Abstract

Upgrading of the biomass-derived levulinic acid (LA) with the activation of carbonyl functional groups is a pivotal reaction in converting biomass into high-value-added products. Herein, we reported a modified strategy to synthesize highly dispersed noble-metal-free bimetallic NiCu alloy nanoparticles (NPs) from metal–organic frameworks for the selective hydrogenation of LA, in which the ligand effect between Ni and Cu plays a crucial role under relatively mild conditions. Among the tested catalysts, the catalyst with a Ni/Cu ratio of 1:2 presented the best catalytic performance in comparison with the homometallic Ni/Cu and bimetallic catalysts with different ratios; an outstanding yield of 93.9% was obtained for γ-valerolactone (GVL).
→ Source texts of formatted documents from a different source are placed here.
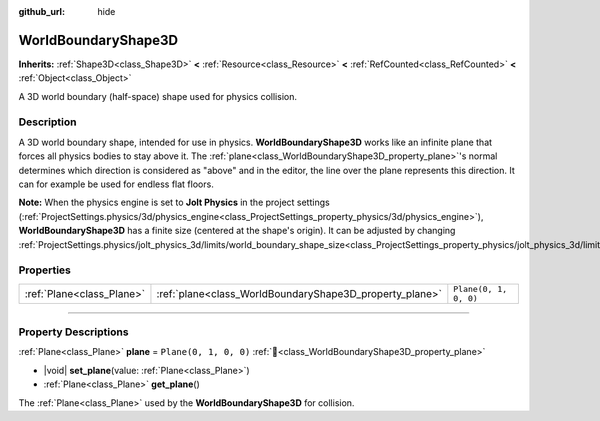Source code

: :github_url: hide

.. DO NOT EDIT THIS FILE!!!
.. Generated automatically from Godot engine sources.
.. Generator: https://github.com/blazium-engine/blazium/tree/4.3/doc/tools/make_rst.py.
.. XML source: https://github.com/blazium-engine/blazium/tree/4.3/doc/classes/WorldBoundaryShape3D.xml.

.. _class_WorldBoundaryShape3D:

WorldBoundaryShape3D
====================

**Inherits:** :ref:`Shape3D<class_Shape3D>` **<** :ref:`Resource<class_Resource>` **<** :ref:`RefCounted<class_RefCounted>` **<** :ref:`Object<class_Object>`

A 3D world boundary (half-space) shape used for physics collision.

.. rst-class:: classref-introduction-group

Description
-----------

A 3D world boundary shape, intended for use in physics. **WorldBoundaryShape3D** works like an infinite plane that forces all physics bodies to stay above it. The :ref:`plane<class_WorldBoundaryShape3D_property_plane>`'s normal determines which direction is considered as "above" and in the editor, the line over the plane represents this direction. It can for example be used for endless flat floors.

\ **Note:** When the physics engine is set to **Jolt Physics** in the project settings (:ref:`ProjectSettings.physics/3d/physics_engine<class_ProjectSettings_property_physics/3d/physics_engine>`), **WorldBoundaryShape3D** has a finite size (centered at the shape's origin). It can be adjusted by changing :ref:`ProjectSettings.physics/jolt_physics_3d/limits/world_boundary_shape_size<class_ProjectSettings_property_physics/jolt_physics_3d/limits/world_boundary_shape_size>`.

.. rst-class:: classref-reftable-group

Properties
----------

.. table::
   :widths: auto

   +---------------------------+---------------------------------------------------------+-----------------------+
   | :ref:`Plane<class_Plane>` | :ref:`plane<class_WorldBoundaryShape3D_property_plane>` | ``Plane(0, 1, 0, 0)`` |
   +---------------------------+---------------------------------------------------------+-----------------------+

.. rst-class:: classref-section-separator

----

.. rst-class:: classref-descriptions-group

Property Descriptions
---------------------

.. _class_WorldBoundaryShape3D_property_plane:

.. rst-class:: classref-property

:ref:`Plane<class_Plane>` **plane** = ``Plane(0, 1, 0, 0)`` :ref:`🔗<class_WorldBoundaryShape3D_property_plane>`

.. rst-class:: classref-property-setget

- |void| **set_plane**\ (\ value\: :ref:`Plane<class_Plane>`\ )
- :ref:`Plane<class_Plane>` **get_plane**\ (\ )

The :ref:`Plane<class_Plane>` used by the **WorldBoundaryShape3D** for collision.

.. |virtual| replace:: :abbr:`virtual (This method should typically be overridden by the user to have any effect.)`
.. |const| replace:: :abbr:`const (This method has no side effects. It doesn't modify any of the instance's member variables.)`
.. |vararg| replace:: :abbr:`vararg (This method accepts any number of arguments after the ones described here.)`
.. |constructor| replace:: :abbr:`constructor (This method is used to construct a type.)`
.. |static| replace:: :abbr:`static (This method doesn't need an instance to be called, so it can be called directly using the class name.)`
.. |operator| replace:: :abbr:`operator (This method describes a valid operator to use with this type as left-hand operand.)`
.. |bitfield| replace:: :abbr:`BitField (This value is an integer composed as a bitmask of the following flags.)`
.. |void| replace:: :abbr:`void (No return value.)`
Both experimental studies and characterization analyses verified that the ligand effect is responsible for the excellent catalytic performance. A possible reaction pathway for the samples in the LA hydrogenation process is proposed; after dissociation of adsorbed H2 on the NiCu alloy surface, reactant LA is adsorbed and activated by NPs with the formation of intermediate, and through a self-condensation reaction to form products. The straightforward synthesis, superior performance, and high stability make these noble-metal-free bimetallic NiCu nanoparticles very attractive for the transformation of various biomass-derived sources into valuable products.